Quickly stirring the shredded potatoes in salted water and then squeezing out all liquid prevents them from oxidizing.
Plate Side: Griddle
Griddler® Cooking Position: Open and flat
- 2 cups water
- 2 teaspoons plus 1 pinch kosher salt, divided
- 1 pound Yukon gold potatoes
- Pinch freshly ground black pepper
- 3 tablespoons vegetable oil, plus more to brush plates
Nutritional information per hash brown: Calories 89 (51% from fat) • carb. 10g • pro. 1g • fat 5g sat. fat 1g • chol. 0mg • sod. 146mg • calc. 7mg fiber 1g
1. Put the water and 2 teaspoons of salt into a medium mixing bowl. Whisk until salt is fully dissolved; reserve.

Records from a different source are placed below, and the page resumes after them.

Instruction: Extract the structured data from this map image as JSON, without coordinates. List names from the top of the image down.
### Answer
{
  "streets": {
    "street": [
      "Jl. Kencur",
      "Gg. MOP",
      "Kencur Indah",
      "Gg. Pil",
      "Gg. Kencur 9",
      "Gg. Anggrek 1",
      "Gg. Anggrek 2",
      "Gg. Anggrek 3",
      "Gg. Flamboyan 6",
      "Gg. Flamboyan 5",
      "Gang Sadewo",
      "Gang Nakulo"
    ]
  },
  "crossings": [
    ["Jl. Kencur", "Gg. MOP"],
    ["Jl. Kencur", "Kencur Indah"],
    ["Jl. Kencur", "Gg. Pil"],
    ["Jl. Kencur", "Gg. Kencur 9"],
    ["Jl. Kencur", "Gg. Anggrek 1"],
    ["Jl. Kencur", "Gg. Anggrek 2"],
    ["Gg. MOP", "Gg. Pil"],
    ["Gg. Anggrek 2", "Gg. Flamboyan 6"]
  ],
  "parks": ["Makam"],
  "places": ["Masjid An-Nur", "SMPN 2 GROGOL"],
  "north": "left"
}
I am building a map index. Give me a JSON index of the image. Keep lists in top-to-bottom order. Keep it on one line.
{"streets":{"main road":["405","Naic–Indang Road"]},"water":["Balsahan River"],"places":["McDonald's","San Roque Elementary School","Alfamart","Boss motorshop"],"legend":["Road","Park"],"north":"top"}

2. Shred the potatoes to a medium thickness, using either a medium shredding disc of a Cuisinart® Food Processor or a box grater. Immediately transfer to the salted water and stir a few times. Drain and then put into a tea towel or dish towel and squeeze out all water.
3. Put the squeezed potatoes into a mixing bowl and toss with the tablespoons of the oil.

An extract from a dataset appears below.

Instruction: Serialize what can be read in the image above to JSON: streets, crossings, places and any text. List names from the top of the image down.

4. Turn on the Cuisinart® Griddler. Select Griddle and set to 425°F.
5. Once preheated, brush the plates with additional oil and then, using a ¼-cup scoop or measuring cup, dollop the seasoned potatoes onto the hot, oiled griddle, 4 scoops per side, and select the count-up timer. Flatten slightly with a heatproof spatula. Brush the tops with additional oil and allow to cook until bottoms are browned and crispy, about 6 to 8 minutes. Carefully flip each hash brown and cook on the opposite side until very crispy, an additional 8 minutes.
6. Remove and transfer to a wire rack to maintain crispiness while cooking next batch of potatoes.